## Exercise aim:
Pictures stay out. Extract the lines below from the first one through the line with "Rendered at 1500 by 1125 pixels.", both included.

——————

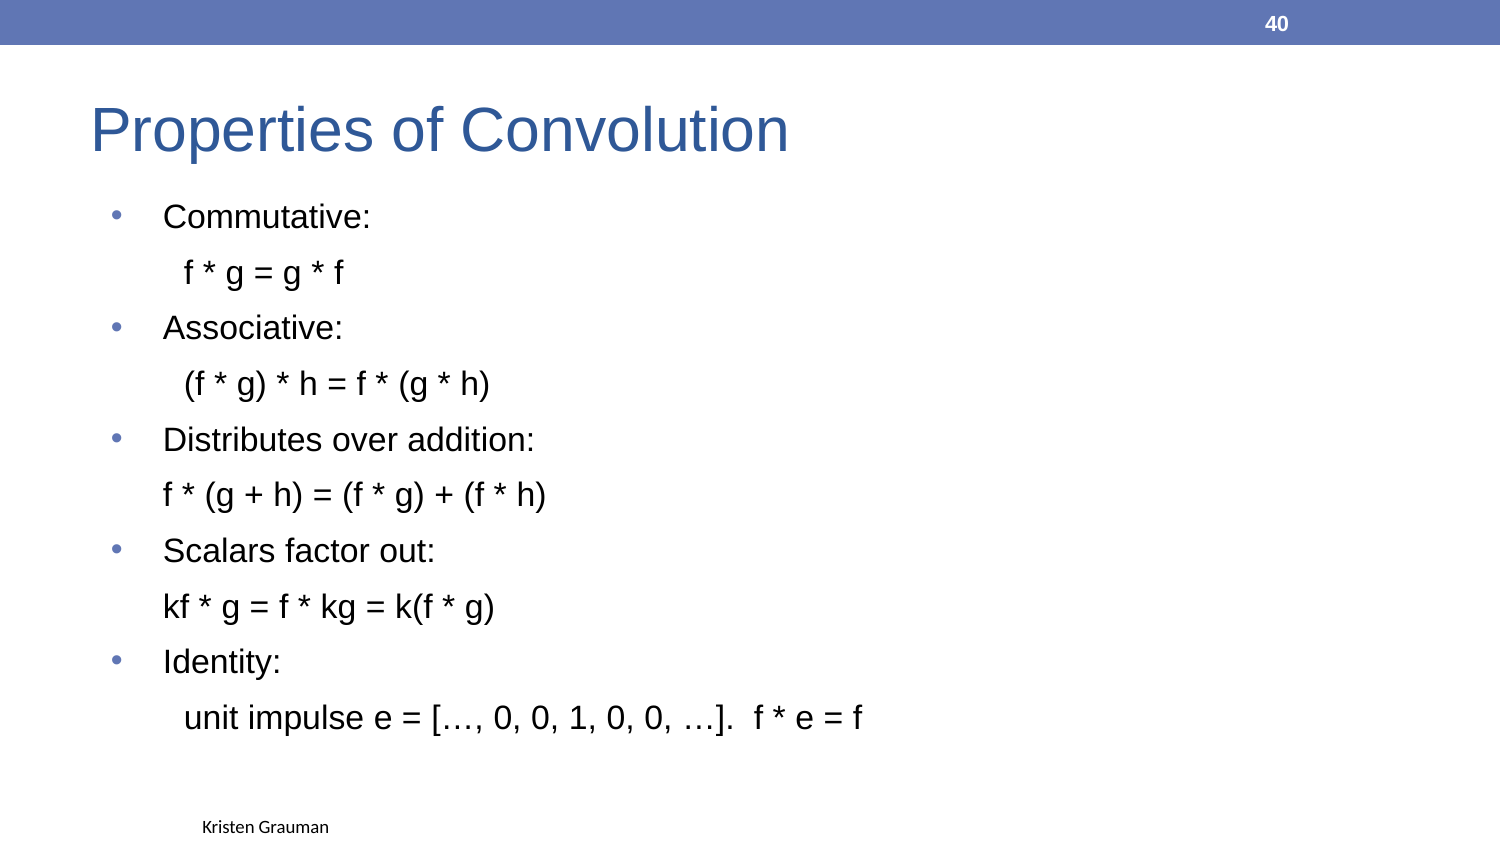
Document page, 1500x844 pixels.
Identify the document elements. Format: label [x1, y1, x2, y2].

title [75, 65, 1425, 188]
list [75, 188, 1176, 745]
slide_number [1250, 2, 1425, 43]
text_box [187, 807, 618, 844]
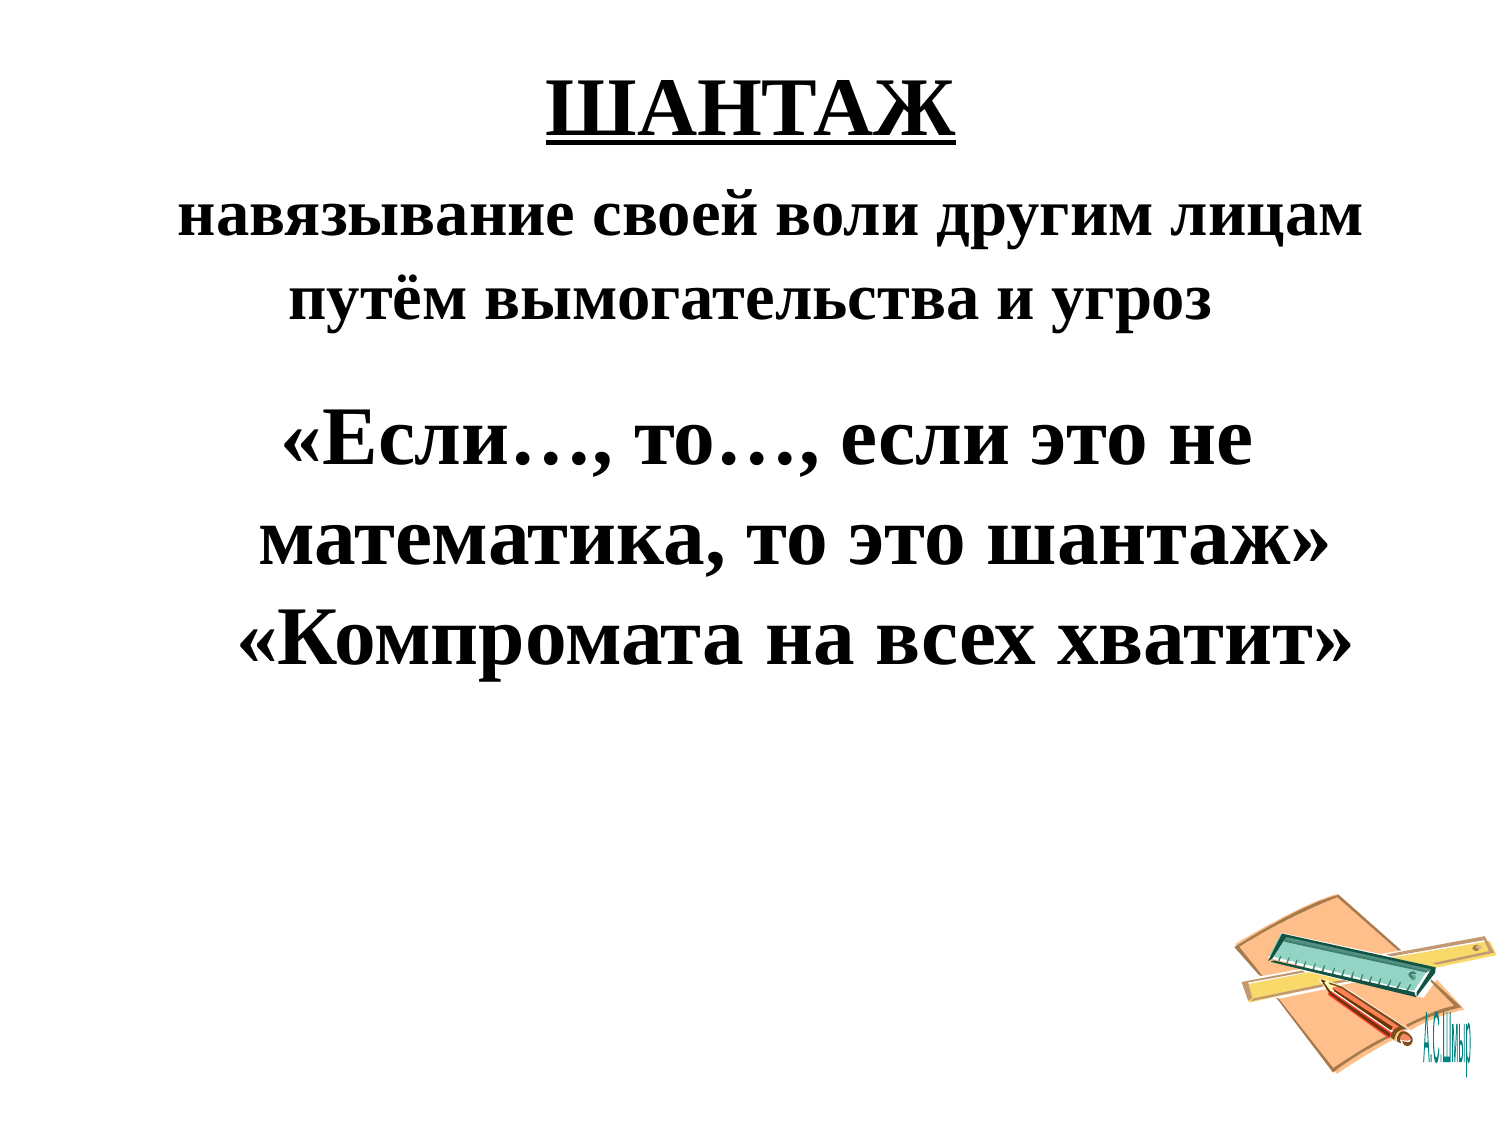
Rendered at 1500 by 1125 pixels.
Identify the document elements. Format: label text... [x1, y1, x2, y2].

——————

## Response box:
Document page, 1500x844 pixels.
Identify the document elements. Format: label [x1, y1, x2, y2].

title [75, 65, 1425, 188]
list [75, 188, 1176, 745]
slide_number [1250, 2, 1425, 43]
text_box [187, 807, 618, 844]
Rendered at 1500 by 1125 pixels.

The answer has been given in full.